━━━━━ TEXT UNDER STUDY ━━━━━

How To Make a Rich and Chewy Pretzel Loaf

Recently I published a video for little pretzel rolls which turned out to be quite a nice project and a well-received one too. One of my good friends in baking, Lan, turned that dough into a whole loaf of pretzel bread. That inspired me to make this video.

Thinking about it, we could probably give the pretzel treatment to many differently shaped and sized breads. There are a couple crucial things to consider in order to make it happen. The dough must not be too loose so that it does not get distorted when handled and boiled. The pot must be large enough to accommodate the dough. If I had opted for an oblong loaf, it would not have fit in the pot that I used.

It is the boiling process that gives the crust a chewy texture. The added ingredients in the boiling solution are responsible for the colour of the crust.

━━━━━

» EXERCISE OBJECTIVE: In the pretzel loaf text, what gives the crust its chewy texture? The lines that come next have nothing to do with the pretzel loaf text.

━━━━━ DATASET CONTENT ━━━━━

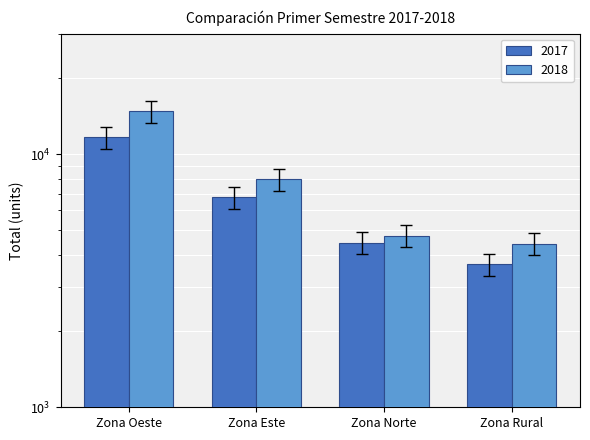

Which series has the widest spread of values?

2018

━━━━━

» WRITTEN SOLUTION: The boiling process gives the crust its chewy texture.